Since Baltimore came to national attention, Brookings scholars have probed the city’s challenges and opportunities, as well addressing broader questions of place, race and opportunity.

  • In this podcast, Jennifer Vey describes how, for parts of Baltimore, economic growth has been largely a spectator sport: "1/5 people in Baltimore lives in a neighborhood of extreme poverty, and yet these communities are located in a relatively affluent metro area, in a city with many vibrant and growing neighborhoods."
  • Vey and her colleague Alan Berube, in this piece on the "Two Baltimores," reinforce the point about the distribution of economic opportunity and resources in the city:
    In 2013, 40,000 Baltimore households earned at least $100,000. Compare that to Milwaukee, a similar-sized city where only half as many households have such high incomes. As our analysis uncovered, jobs in Baltimore pay about $7,000 more on average than those nationally. The increasing presence of high-earning households and good jobs in Baltimore City helps explain why, as the piece itself notes, the city’s bond rating has improved and property values are rising at a healthy clip."

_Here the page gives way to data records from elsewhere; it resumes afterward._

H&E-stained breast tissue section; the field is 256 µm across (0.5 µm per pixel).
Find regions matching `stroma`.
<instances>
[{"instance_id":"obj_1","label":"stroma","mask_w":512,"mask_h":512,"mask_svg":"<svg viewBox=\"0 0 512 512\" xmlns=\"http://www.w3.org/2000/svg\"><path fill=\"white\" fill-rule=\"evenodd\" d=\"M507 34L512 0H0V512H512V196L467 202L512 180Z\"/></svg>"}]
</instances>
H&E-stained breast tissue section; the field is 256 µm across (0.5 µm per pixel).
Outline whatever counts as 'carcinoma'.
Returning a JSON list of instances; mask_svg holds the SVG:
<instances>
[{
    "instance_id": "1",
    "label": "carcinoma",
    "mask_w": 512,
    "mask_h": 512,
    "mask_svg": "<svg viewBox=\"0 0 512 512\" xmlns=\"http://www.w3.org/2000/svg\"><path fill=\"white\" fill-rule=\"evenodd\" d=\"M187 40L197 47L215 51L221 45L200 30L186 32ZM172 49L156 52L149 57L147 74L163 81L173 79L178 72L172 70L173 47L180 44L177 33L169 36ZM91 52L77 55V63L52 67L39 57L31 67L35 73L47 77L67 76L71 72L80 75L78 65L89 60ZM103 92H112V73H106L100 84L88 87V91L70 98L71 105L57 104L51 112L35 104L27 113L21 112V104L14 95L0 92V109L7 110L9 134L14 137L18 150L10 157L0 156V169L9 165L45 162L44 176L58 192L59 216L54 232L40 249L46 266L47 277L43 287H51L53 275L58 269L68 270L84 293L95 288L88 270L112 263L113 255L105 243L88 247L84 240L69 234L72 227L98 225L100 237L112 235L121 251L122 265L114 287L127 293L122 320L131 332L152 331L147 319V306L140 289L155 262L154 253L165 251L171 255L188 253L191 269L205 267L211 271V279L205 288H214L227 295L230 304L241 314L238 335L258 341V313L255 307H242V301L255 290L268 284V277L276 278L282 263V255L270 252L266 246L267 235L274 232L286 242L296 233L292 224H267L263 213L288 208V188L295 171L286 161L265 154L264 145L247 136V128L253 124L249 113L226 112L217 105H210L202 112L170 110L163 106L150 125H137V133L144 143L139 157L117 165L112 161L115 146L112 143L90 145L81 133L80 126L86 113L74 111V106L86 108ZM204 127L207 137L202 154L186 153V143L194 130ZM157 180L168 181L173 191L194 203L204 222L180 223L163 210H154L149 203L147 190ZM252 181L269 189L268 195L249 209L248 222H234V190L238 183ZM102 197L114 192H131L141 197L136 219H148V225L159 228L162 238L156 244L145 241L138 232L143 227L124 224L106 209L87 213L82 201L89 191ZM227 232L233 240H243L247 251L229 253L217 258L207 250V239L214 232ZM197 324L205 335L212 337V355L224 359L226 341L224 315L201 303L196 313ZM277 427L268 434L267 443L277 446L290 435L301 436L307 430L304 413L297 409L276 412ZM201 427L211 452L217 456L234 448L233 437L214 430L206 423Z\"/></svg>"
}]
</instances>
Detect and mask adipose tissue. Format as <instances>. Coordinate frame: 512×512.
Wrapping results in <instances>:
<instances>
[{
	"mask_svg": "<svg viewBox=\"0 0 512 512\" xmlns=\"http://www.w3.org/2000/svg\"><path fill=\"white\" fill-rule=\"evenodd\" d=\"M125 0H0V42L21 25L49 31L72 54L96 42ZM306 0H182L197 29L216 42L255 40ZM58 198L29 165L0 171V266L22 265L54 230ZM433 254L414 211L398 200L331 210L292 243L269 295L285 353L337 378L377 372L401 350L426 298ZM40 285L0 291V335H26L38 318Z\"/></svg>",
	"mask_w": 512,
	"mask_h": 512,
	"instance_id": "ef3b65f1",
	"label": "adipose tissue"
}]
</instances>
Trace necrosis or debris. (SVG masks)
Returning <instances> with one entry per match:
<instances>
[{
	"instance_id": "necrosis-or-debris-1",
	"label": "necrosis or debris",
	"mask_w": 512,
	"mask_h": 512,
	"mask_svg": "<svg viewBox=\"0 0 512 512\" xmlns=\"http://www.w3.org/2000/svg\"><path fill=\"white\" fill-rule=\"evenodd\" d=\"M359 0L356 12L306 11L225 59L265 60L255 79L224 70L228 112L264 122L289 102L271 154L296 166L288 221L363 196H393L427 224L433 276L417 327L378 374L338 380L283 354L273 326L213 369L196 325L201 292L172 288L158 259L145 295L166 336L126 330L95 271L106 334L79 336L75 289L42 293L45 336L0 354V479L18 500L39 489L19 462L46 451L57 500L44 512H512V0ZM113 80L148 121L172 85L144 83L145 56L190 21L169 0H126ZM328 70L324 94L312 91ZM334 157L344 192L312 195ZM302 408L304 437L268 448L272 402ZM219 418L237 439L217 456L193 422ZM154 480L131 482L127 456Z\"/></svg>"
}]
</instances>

  • Groundbreaking work by Raj Chetty, which we summarized here, shows that Baltimore City is the worst place for a boy to grow up in the U.S. in terms of their likely adult earnings:
  • Here Amy Liu offered some advice to the new mayor of the city: "I commend the much-needed focus on equity but…the mayoral candidates should not lose sight of another critical piece of the equity equation: economic growth."
  • Following an event focused on race, place and opportunity, in this piece I drew out "Six policies to improve social mobility," including better targeting of housing vouchers, more incentives to build affordable homes in better-off neighborhoods, and looser zoning restrictions.
  • Frederick C. Harris assessed President Obama’s initiative to help young men of color, "My Brother’s Keeper," praising many policy shifts and calling for a renewed focus on social capital and educational access. But Harris also warned that rhetoric counts and that a priority for policymakers is to "challenge some misconceptions about the shortcomings of black men, which have become a part of the negative public discourse."
  • Malcolm Sparrow has a Brookings book on policing reform, "Handcuffed: What Holds Policing Back, and the Keys to Reform" (there is a selection here on Medium). Sparrow writes:
    Citizens of any mature democracy can expect and should demand police services that are responsive to their needs, tolerant of diversity, and skillful in unraveling and tackling crime and other community problems. They should expect and demand that police officers are decent, courteous, humane, sparing and skillful in the use of force, respectful of citizens’ rights, disciplined, and professional. These are ordinary, reasonable expectations."

Five more police officers await their verdicts. But the city of Baltimore should not have to wait much longer for stronger governance, and more inclusive growth.